-------- Given records --------

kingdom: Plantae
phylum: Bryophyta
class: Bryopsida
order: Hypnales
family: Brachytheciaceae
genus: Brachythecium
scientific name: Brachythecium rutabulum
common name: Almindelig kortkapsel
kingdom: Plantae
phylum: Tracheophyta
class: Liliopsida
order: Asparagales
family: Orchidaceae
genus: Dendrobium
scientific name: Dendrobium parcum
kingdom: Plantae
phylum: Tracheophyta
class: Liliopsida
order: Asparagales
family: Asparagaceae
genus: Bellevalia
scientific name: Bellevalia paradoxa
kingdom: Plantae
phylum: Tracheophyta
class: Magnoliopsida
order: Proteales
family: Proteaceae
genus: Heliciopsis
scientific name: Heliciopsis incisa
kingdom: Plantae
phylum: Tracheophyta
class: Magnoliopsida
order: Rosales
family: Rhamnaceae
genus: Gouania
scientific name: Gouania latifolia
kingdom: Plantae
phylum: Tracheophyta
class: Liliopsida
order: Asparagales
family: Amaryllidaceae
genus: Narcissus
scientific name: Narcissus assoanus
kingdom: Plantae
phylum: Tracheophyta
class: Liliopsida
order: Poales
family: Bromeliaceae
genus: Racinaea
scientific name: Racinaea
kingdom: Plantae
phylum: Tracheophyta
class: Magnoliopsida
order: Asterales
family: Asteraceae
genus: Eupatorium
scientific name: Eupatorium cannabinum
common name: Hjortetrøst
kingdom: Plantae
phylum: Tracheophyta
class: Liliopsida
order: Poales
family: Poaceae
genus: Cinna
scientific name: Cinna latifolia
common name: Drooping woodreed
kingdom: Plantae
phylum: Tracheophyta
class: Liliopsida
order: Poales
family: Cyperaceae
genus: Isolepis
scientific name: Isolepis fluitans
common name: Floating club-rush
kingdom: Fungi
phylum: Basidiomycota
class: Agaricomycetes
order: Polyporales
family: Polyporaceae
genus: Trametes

--------

● The exercise
Put the lines of the records above into a JSON list of strings, beginning with the line that contains "scientific name: Heliciopsis incisa" and continuing through the line that contains "family: Poaceae". Each line becomes one string, and blank lines are left out.

● Correct result
[
  "scientific name: Heliciopsis incisa",
  "kingdom: Plantae",
  "phylum: Tracheophyta",
  "class: Magnoliopsida",
  "order: Rosales",
  "family: Rhamnaceae",
  "genus: Gouania",
  "scientific name: Gouania latifolia",
  "kingdom: Plantae",
  "phylum: Tracheophyta",
  "class: Liliopsida",
  "order: Asparagales",
  "family: Amaryllidaceae",
  "genus: Narcissus",
  "scientific name: Narcissus assoanus",
  "kingdom: Plantae",
  "phylum: Tracheophyta",
  "class: Liliopsida",
  "order: Poales",
  "family: Bromeliaceae",
  "genus: Racinaea",
  "scientific name: Racinaea",
  "kingdom: Plantae",
  "phylum: Tracheophyta",
  "class: Magnoliopsida",
  "order: Asterales",
  "family: Asteraceae",
  "genus: Eupatorium",
  "scientific name: Eupatorium cannabinum",
  "common name: Hjortetrøst",
  "kingdom: Plantae",
  "phylum: Tracheophyta",
  "class: Liliopsida",
  "order: Poales",
  "family: Poaceae"
]